Researchers at the Massachusetts Institute of Technology have come up with a way to get your artsy Instagram shots even more likes.
A team at the school's Computer Science and Artificial Intelligence Laboratory have developed an algorithm that can accurately anticipate how memorable (or not) an image will be. According to the lab, the software is almost on par with human judgment — meaning that the computer can determine how memorable your photo will be almost as well as you can.
The algorithm itself is currently online, and you can upload your own photo. The program will spit out the image and a heat map, which shows the most memorable spots in the picture.
Why memorability matters: "Understanding memorability can help us make systems to capture the most important information, or, conversely, to store information that humans will most likely forget," said Aditya Khosla, the lead researcher on a similar paper, according to MIT News. "It's like having an instant focus group that tells you how likely it is that someone will remember a visual message."
The algorithm incorporates what's known as "deep learning," a kind of artificial intelligence that enables computers to actually find and locate patterns of data by themselves.
The lab explains how it works:
Neural networks work to correlate data without any human guidance on what the underlying causes or correlations might be. They are organized in layers of processing units that each perform random computations on the data in succession. As the network receives more data, it readjusts to produce more accurate predictions.

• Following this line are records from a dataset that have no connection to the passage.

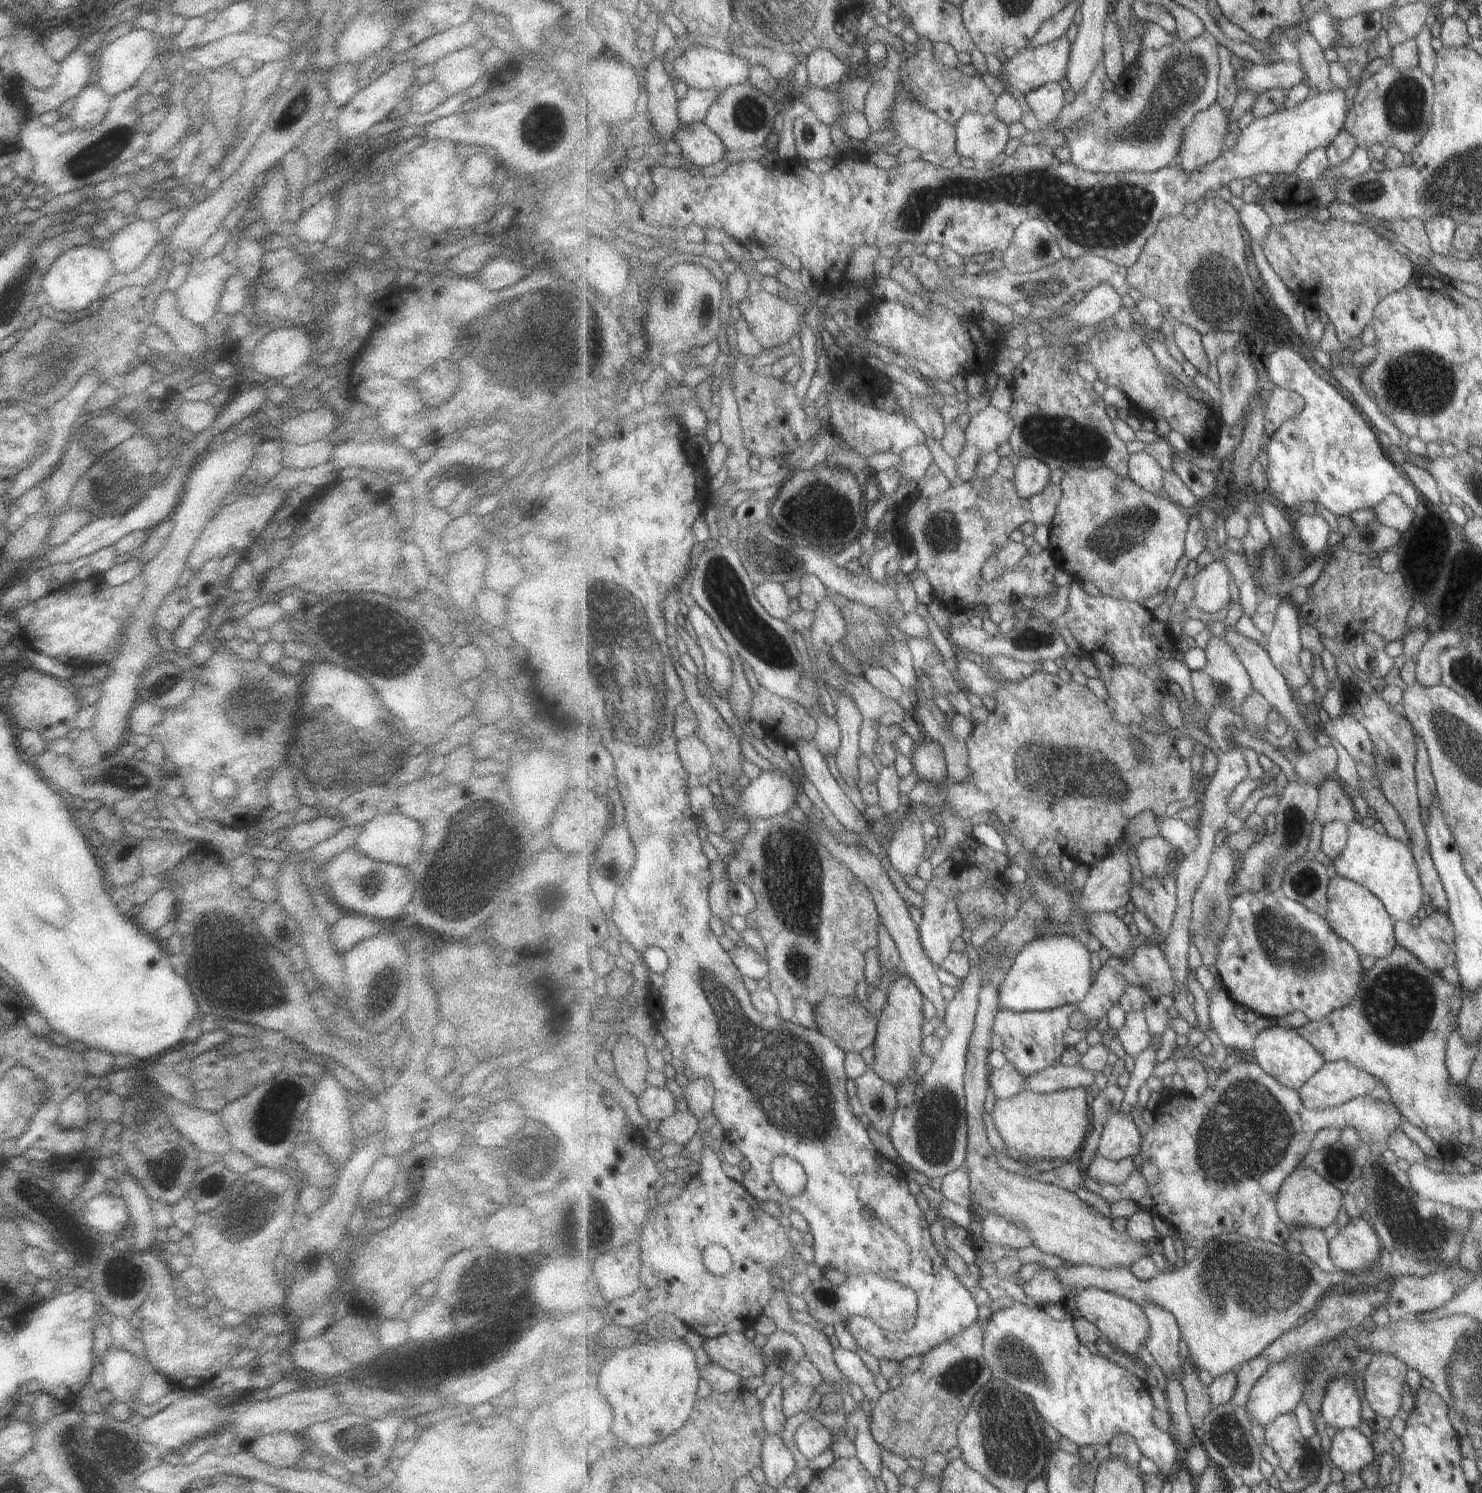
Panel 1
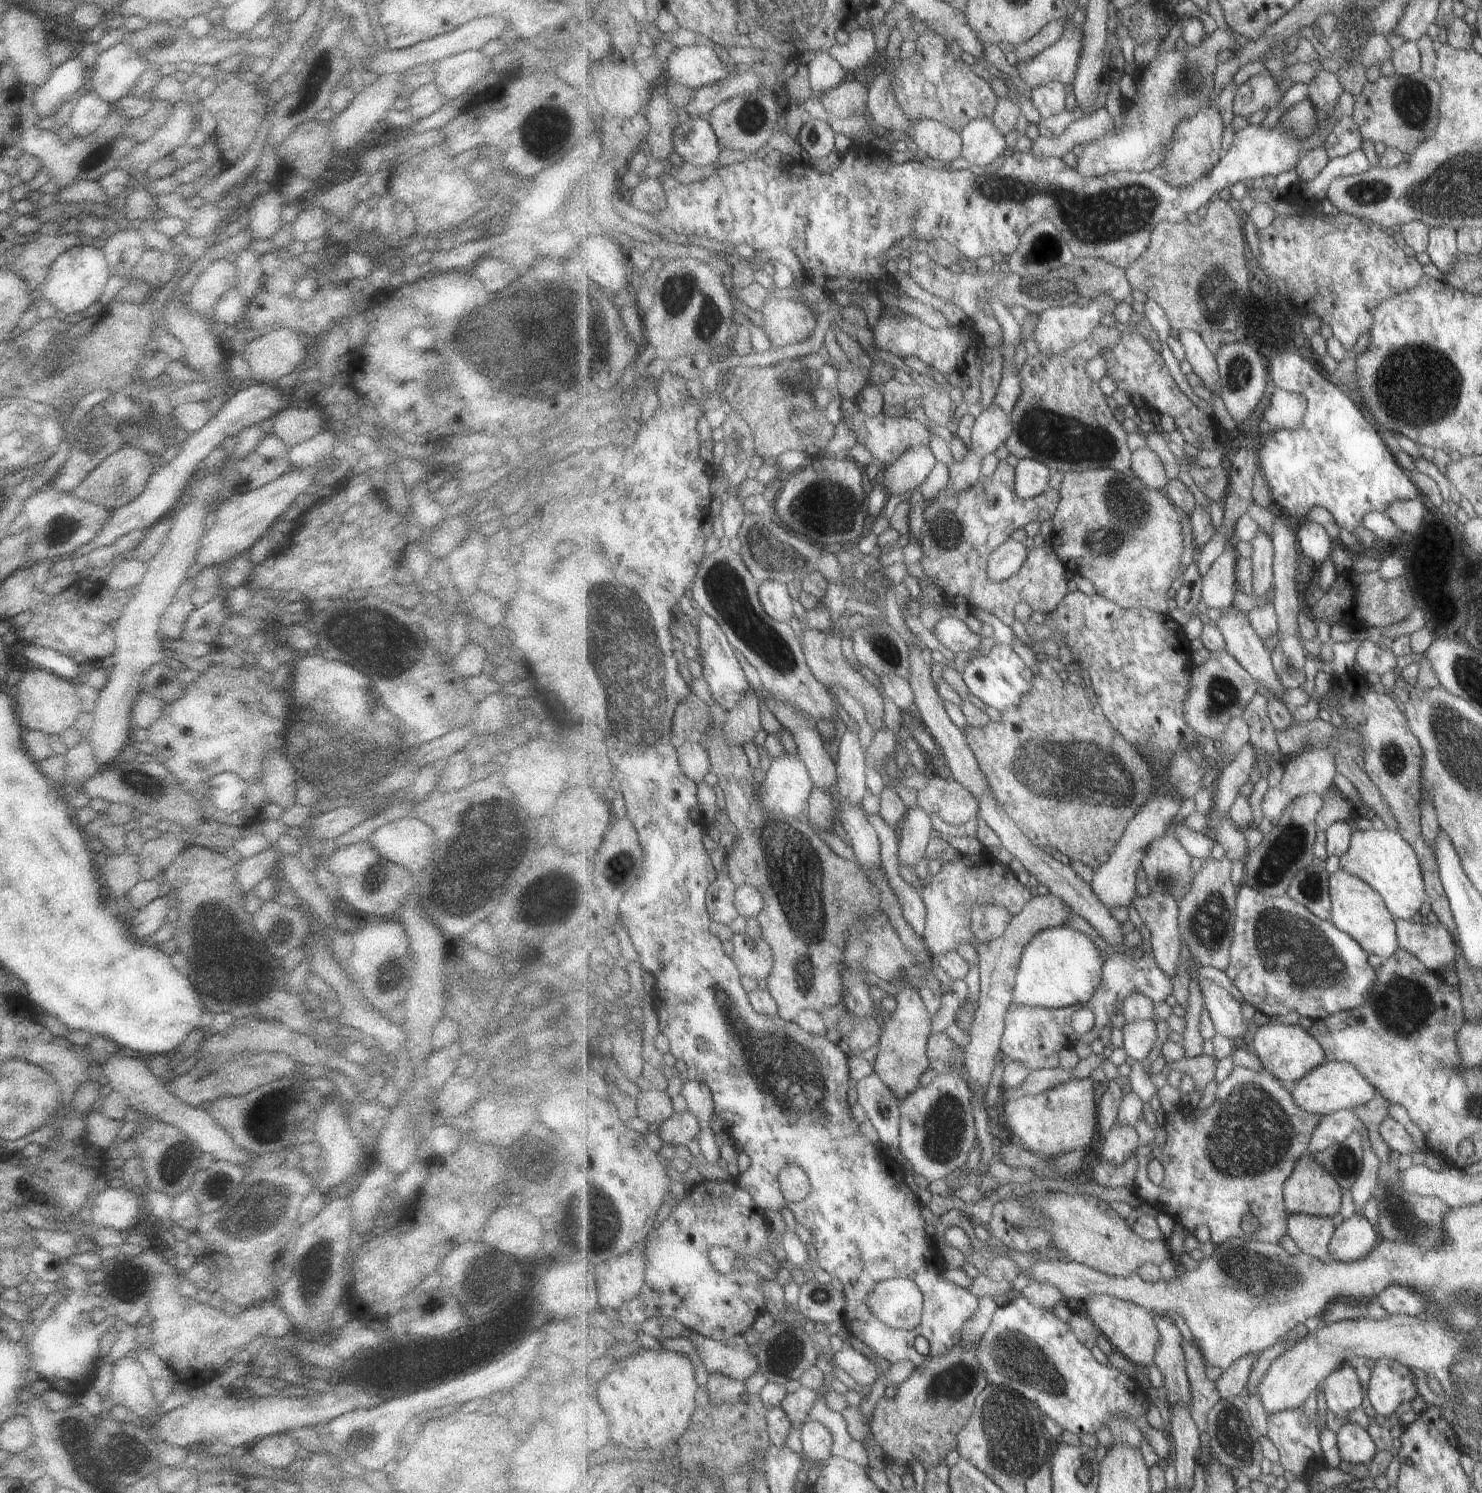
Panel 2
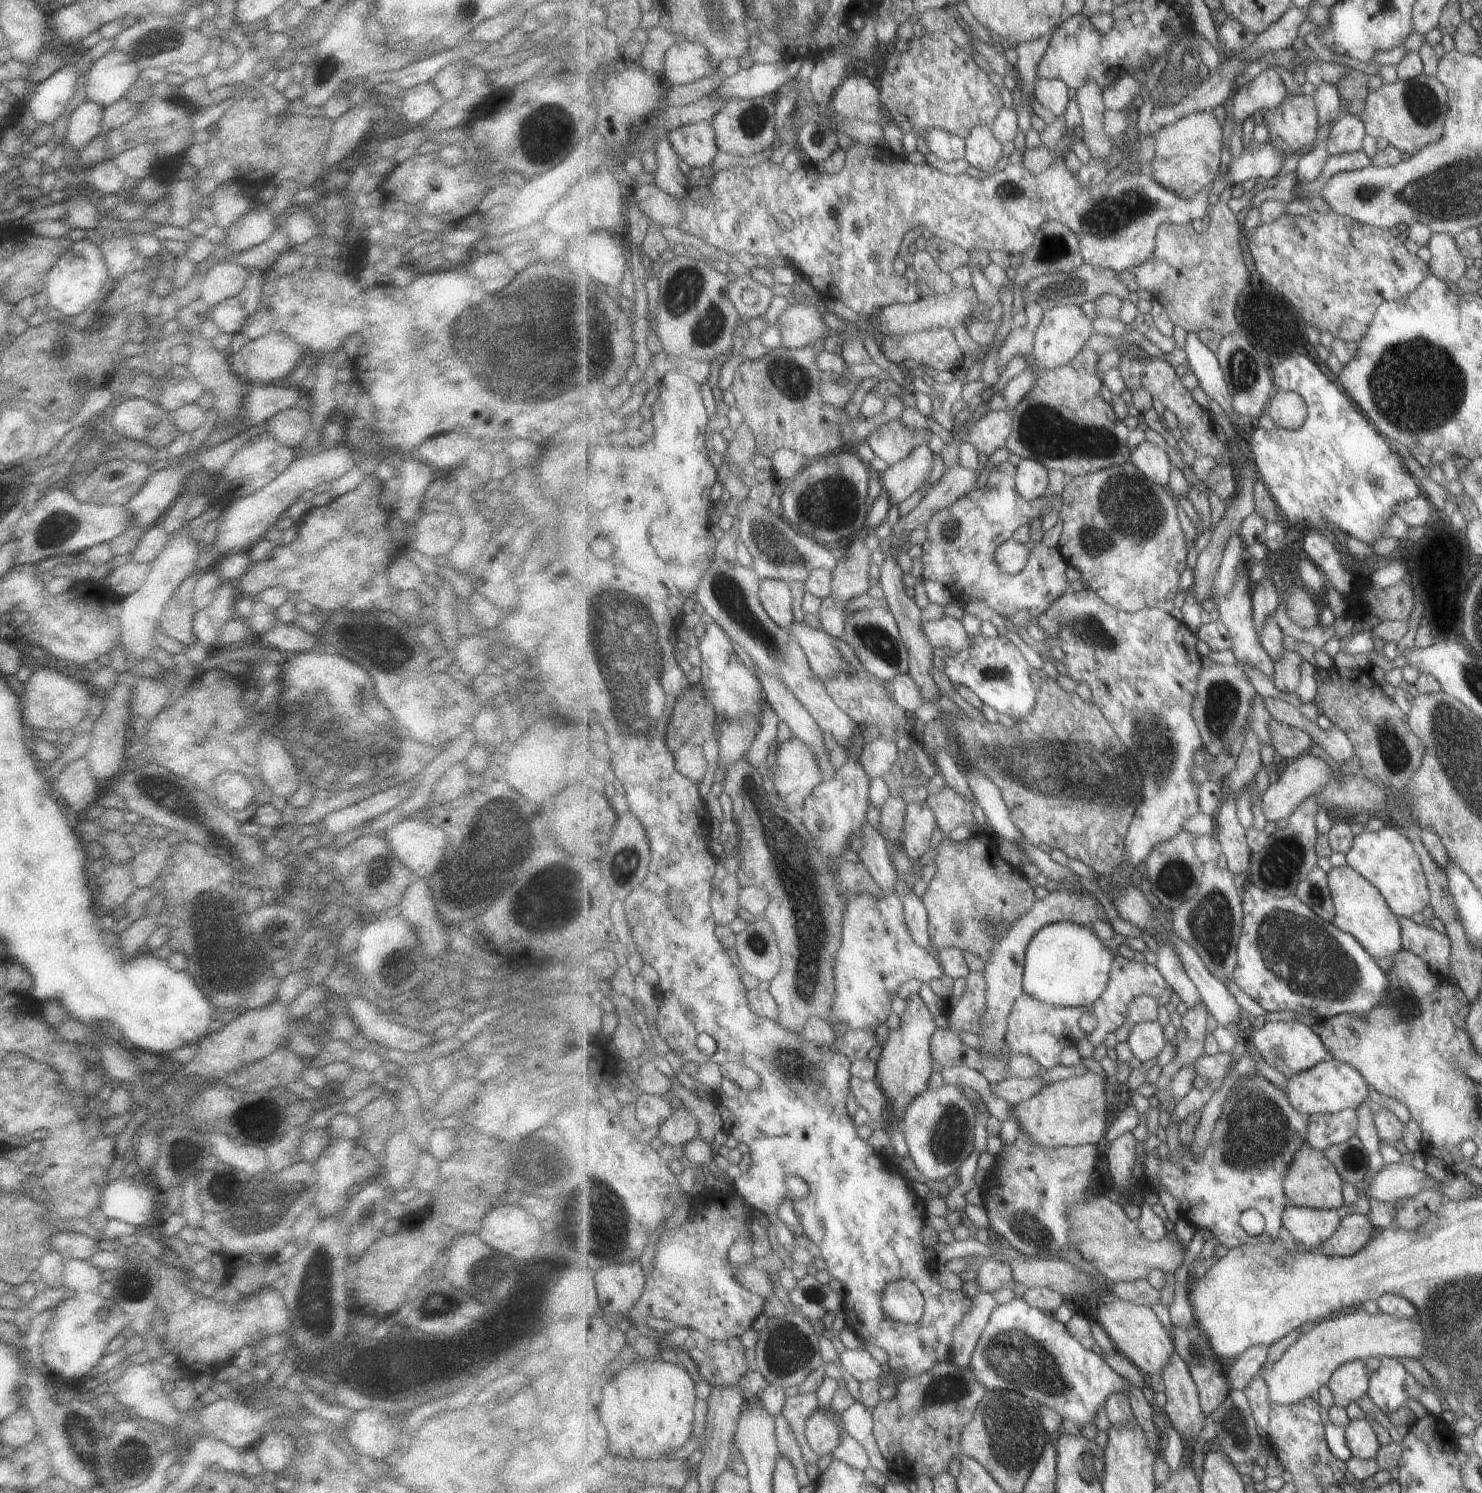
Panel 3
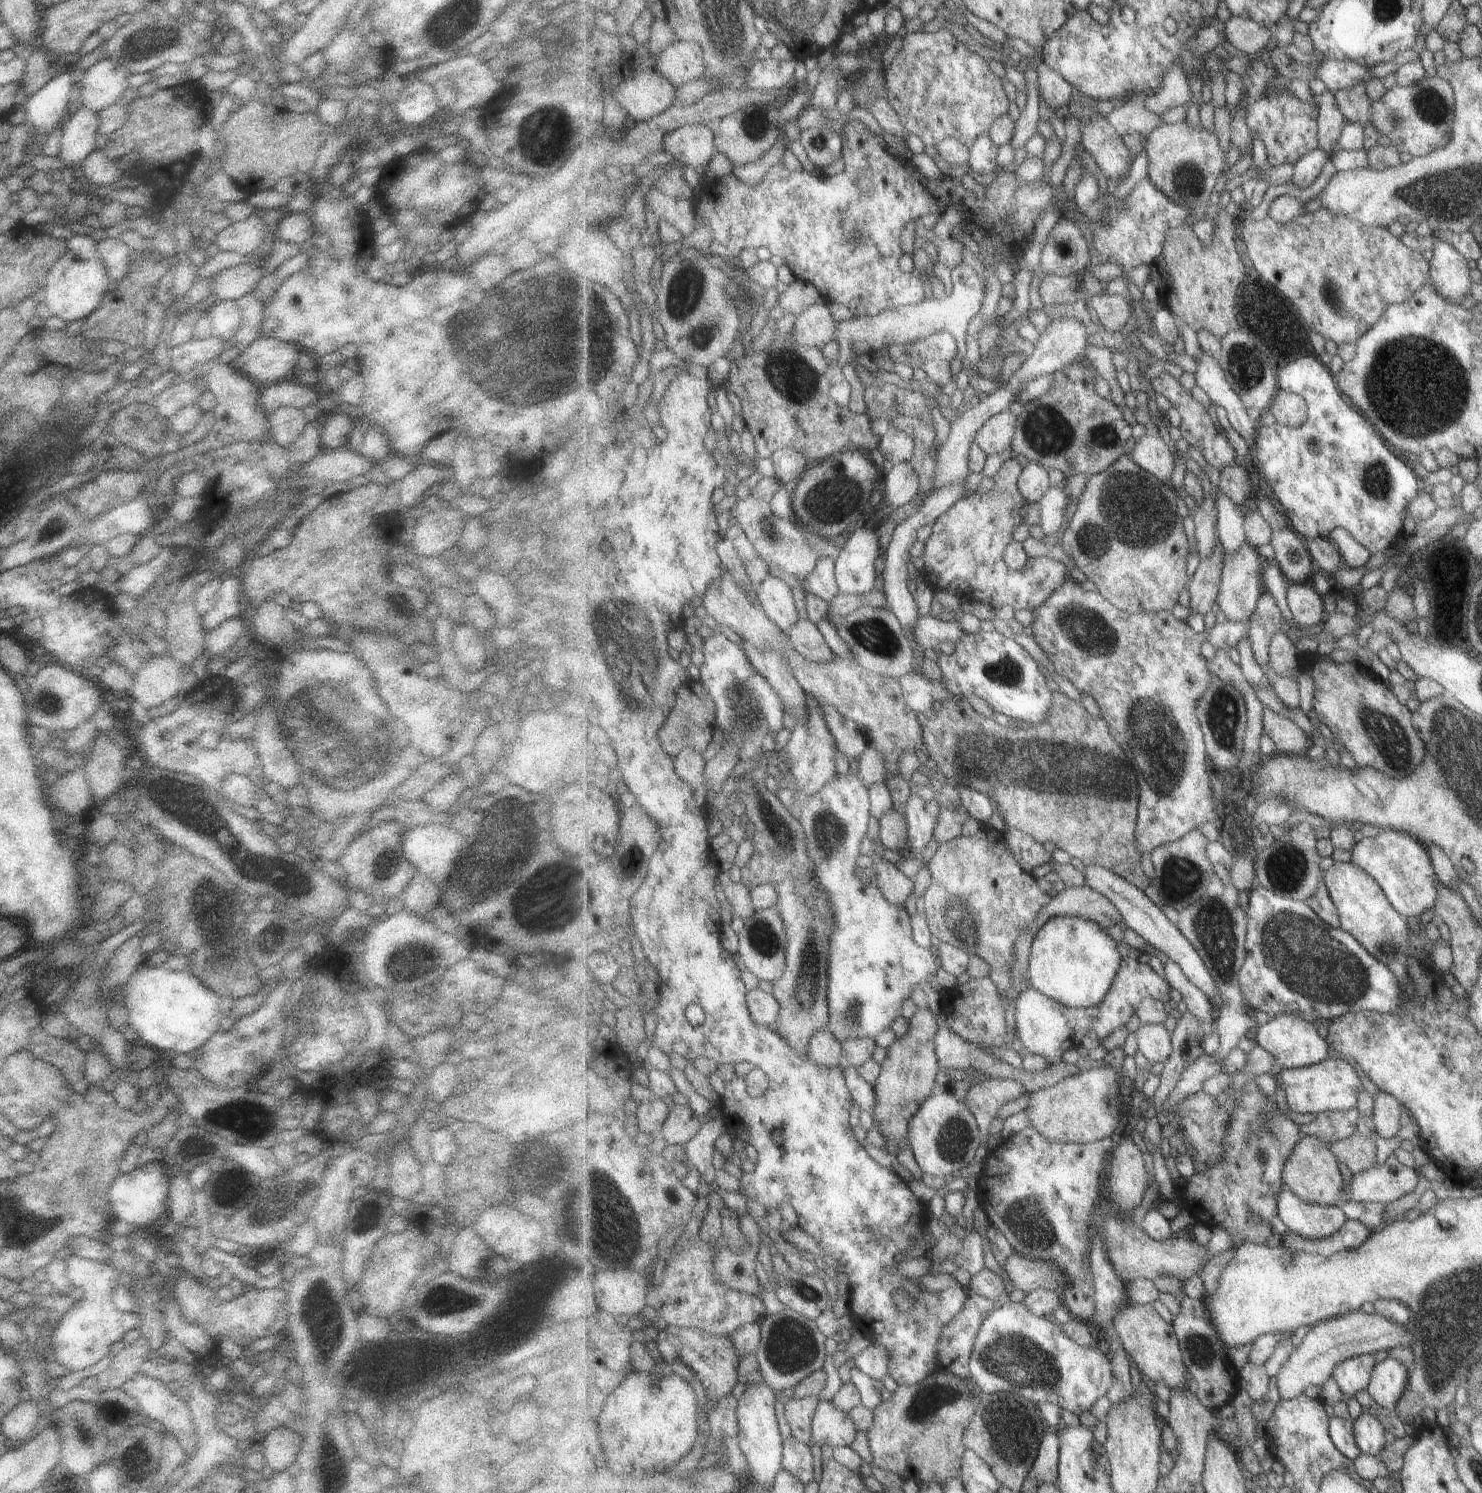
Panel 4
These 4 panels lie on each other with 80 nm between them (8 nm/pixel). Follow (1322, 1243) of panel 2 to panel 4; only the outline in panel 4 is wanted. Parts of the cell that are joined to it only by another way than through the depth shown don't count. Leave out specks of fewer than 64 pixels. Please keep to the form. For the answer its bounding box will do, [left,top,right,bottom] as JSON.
[1278,1186,1349,1239]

The team fed its algorithm tens of thousands of images from several different datasets, including LaMem and the scene-oriented SUN and Places (all of which were developed at CSAIL). The images had each received a "memorability score" based on the ability of human subjects to remember them in online experiments.
The team then pitted its algorithm against human subjects by having the model predicting how memorable a group of people would find a new never-before-seen image. It performed 30 percent better than existing algorithms and was within a few percentage points of the average human performance.
The researchers noted that the algorithm could apply to many different areas, including "improving the content of ads and social media posts, developing more effective teaching resources, [and] creating your own personal 'health-assistant' device to help you remember things."